5. Hikmah "Wa li'abdi ma sa'ala" (Bagi hamba-Ku apa yang ia minta)
Kalimat ini diulang beberapa kali dalam hadits. Syaikhul Islam Ibnu Taimiyyah menjelaskan bahwa setiap kali hamba membaca Al-Fatihah dengan penuh penghayatan, Allah menjawabnya dan memberikan apa yang ia minta. Ini menunjukkan bahwa Al-Fatihah adalah doa yang mustajab karena dibaca dalam keadaan menghadap Allah dalam shalat.
Story Telling
Diriwayatkan bahwa Imam Ahmad bin Hanbal pernah ditanya tentang seseorang yang membaca Al-Fatihah dalam shalatnya tanpa menghayati maknanya. Beliau menjawab dengan nada prihatin: "Betapa banyak orang yang membaca Al-Fatihah namun tidak merasakan keagungannya. Seandainya ia memahami bahwa Allah sedang menjawab setiap ayat yang ia baca, niscaya hatinya akan khusyuk dan air matanya akan mengalir."
Al-Hasan Al-Bashri rahimahullah berkata: "Setiap ayat Al-Qur'an memiliki zhahir (makna lahir) dan bathin (makna dalam). Dan tidaklah seorang hamba membaca Al-Fatihah dengan penuh perenungan, kecuali Allah akan membukakan untuknya pintu-pintu kebaikan."
Imam Ibnul Qayyim dalam kitabnya menyebutkan bahwa Al-Fatihah adalah obat hati.
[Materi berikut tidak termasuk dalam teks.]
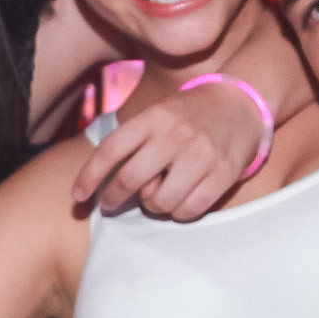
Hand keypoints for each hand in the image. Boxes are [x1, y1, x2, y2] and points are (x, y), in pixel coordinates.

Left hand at [69, 80, 262, 218]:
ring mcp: (201, 155)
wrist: (241, 104)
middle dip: (114, 198)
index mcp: (154, 117)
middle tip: (111, 204)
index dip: (89, 177)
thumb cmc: (188, 114)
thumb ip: (135, 144)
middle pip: (131, 179)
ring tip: (156, 196)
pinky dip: (178, 213)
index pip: (111, 150)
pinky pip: (190, 210)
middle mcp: (176, 135)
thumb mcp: (157, 114)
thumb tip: (117, 189)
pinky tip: (179, 202)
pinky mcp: (224, 174)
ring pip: (160, 202)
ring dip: (152, 207)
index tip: (78, 197)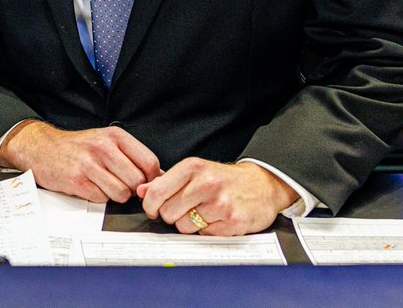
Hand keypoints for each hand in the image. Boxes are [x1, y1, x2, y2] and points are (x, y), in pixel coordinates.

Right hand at [0, 121, 161, 202]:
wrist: (41, 148)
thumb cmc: (77, 147)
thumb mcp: (106, 142)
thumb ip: (132, 157)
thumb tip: (160, 178)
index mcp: (115, 136)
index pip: (150, 162)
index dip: (151, 178)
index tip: (143, 182)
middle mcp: (103, 147)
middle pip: (137, 181)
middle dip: (132, 189)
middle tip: (121, 185)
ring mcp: (89, 164)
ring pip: (122, 193)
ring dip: (115, 195)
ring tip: (103, 184)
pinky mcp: (76, 181)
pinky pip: (102, 199)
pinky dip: (98, 197)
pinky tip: (89, 186)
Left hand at [137, 159, 297, 235]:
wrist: (262, 185)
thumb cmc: (223, 179)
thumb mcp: (194, 172)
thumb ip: (165, 182)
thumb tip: (140, 191)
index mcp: (192, 167)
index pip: (157, 192)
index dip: (150, 205)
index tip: (153, 209)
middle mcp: (206, 183)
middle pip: (168, 212)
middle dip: (171, 216)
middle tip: (183, 210)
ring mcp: (221, 204)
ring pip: (184, 227)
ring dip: (189, 225)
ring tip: (202, 214)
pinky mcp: (234, 222)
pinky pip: (204, 235)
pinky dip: (207, 231)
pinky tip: (216, 220)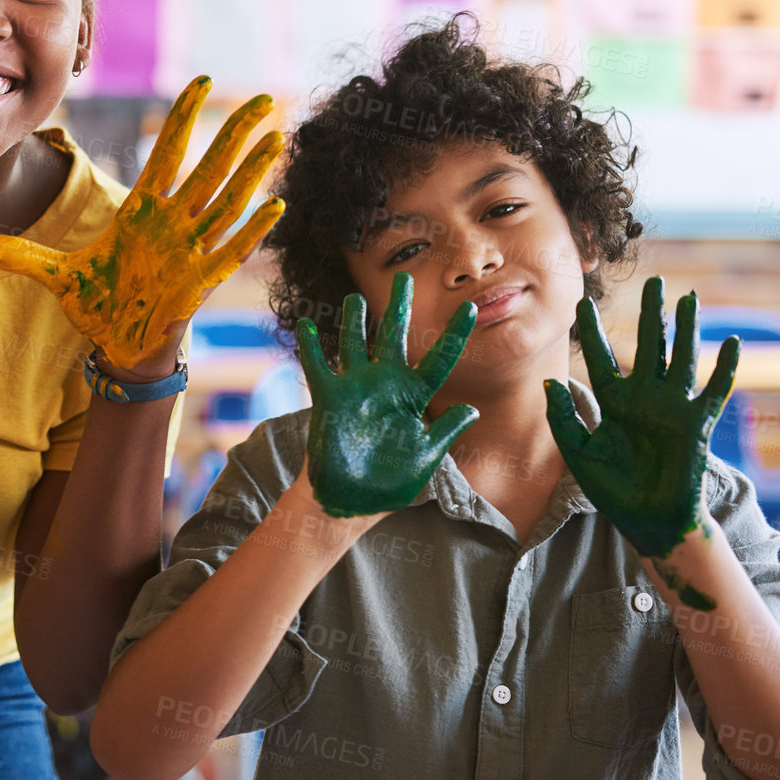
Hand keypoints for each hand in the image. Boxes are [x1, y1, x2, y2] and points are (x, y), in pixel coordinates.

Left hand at [0, 78, 284, 371]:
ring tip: (276, 137)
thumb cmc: (97, 304)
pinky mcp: (201, 281)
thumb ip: (22, 256)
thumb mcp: (56, 276)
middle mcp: (172, 223)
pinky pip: (232, 250)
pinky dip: (253, 229)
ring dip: (251, 172)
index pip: (166, 155)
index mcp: (141, 212)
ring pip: (227, 201)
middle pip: (208, 169)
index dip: (182, 119)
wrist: (118, 348)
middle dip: (232, 133)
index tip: (200, 80)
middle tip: (258, 97)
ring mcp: (191, 250)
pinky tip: (276, 204)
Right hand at [297, 273, 477, 517]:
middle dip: (399, 308)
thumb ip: (446, 431)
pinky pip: (318, 367)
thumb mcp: (427, 458)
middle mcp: (386, 385)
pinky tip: (307, 325)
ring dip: (354, 321)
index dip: (454, 335)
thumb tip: (473, 409)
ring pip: (355, 344)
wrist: (351, 500)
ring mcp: (356, 388)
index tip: (470, 308)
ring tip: (355, 297)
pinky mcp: (329, 398)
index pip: (439, 359)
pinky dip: (310, 347)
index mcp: (415, 396)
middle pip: (394, 337)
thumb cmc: (391, 482)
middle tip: (404, 279)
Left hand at [547, 277, 736, 560]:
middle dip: (651, 314)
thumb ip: (563, 418)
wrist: (645, 520)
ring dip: (687, 328)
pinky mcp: (696, 424)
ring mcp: (672, 408)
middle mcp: (643, 398)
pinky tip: (730, 344)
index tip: (585, 302)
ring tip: (689, 297)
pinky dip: (723, 369)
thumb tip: (549, 380)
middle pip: (647, 345)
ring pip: (681, 358)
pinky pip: (713, 392)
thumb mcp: (578, 453)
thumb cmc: (610, 489)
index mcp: (612, 402)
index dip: (594, 331)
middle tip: (653, 280)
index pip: (601, 358)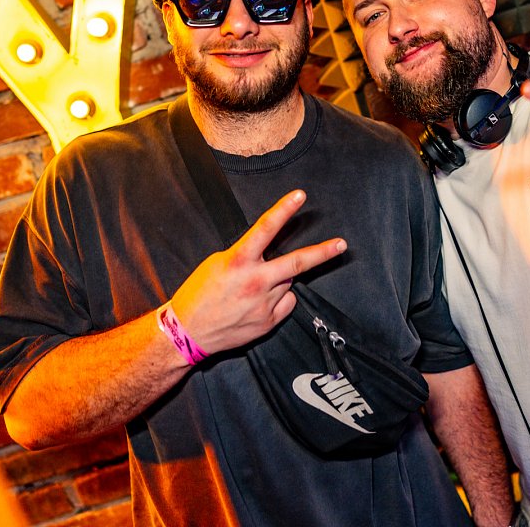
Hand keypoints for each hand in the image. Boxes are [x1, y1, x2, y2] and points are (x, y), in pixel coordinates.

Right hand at [170, 190, 346, 354]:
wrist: (188, 333)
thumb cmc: (198, 294)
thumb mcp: (217, 264)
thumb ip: (246, 257)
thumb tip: (269, 254)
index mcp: (238, 261)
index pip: (265, 228)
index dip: (284, 209)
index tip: (300, 196)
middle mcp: (255, 282)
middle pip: (297, 263)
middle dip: (323, 252)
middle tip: (341, 244)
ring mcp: (264, 304)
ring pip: (287, 283)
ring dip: (278, 281)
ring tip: (254, 289)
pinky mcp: (269, 322)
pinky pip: (286, 303)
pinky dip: (279, 299)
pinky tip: (258, 304)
Beliau menceritakan bahwa sebagian salaf menggunakan Al-Fatihah untuk mengobati berbagai penyakit hati seperti was-was, kesedihan, dan kegelisahan, karena di dalamnya terdapat pujian kepada Allah, pengagungan kepada-Nya, dan permohonan petunjuk ke jalan yang lurus.
Kesimpulan Praktis
- Bacalah Al-Fatihah dengan penuh penghayatan dalam setiap rakaat shalat, karena Allah sedang menjawab setiap ayat yang kita baca.
- Pahami makna setiap ayat Al-Fatihah — bahwa tiga ayat pertama adalah pujian kita kepada Allah, ayat keempat adalah pernyataan ibadah dan permohonan pertolongan, dan tiga ayat terakhir adalah doa permohonan petunjuk.
- Jadikan Al-Fatihah sebagai doa harian — karena di dalamnya terkandung permohonan petunjuk ke jalan yang lurus, jalan orang-orang yang diberi nikmat, bukan jalan orang-orang yang dimurkai dan bukan pula jalan orang-orang yang sesat.
- Perbaiki kualitas shalat dengan memahami bahwa shalat adalah dialog antara hamba dengan Rabb-nya. Semakin dalam pemahaman kita, semakin khusyuk shalat kita.
Semoga Allah memberi kita taufik untuk mengikuti petunjuk Al-Qur'an, sunnah Nabi ﷺ, dan pemahaman para ulama Ahlus Sunnah.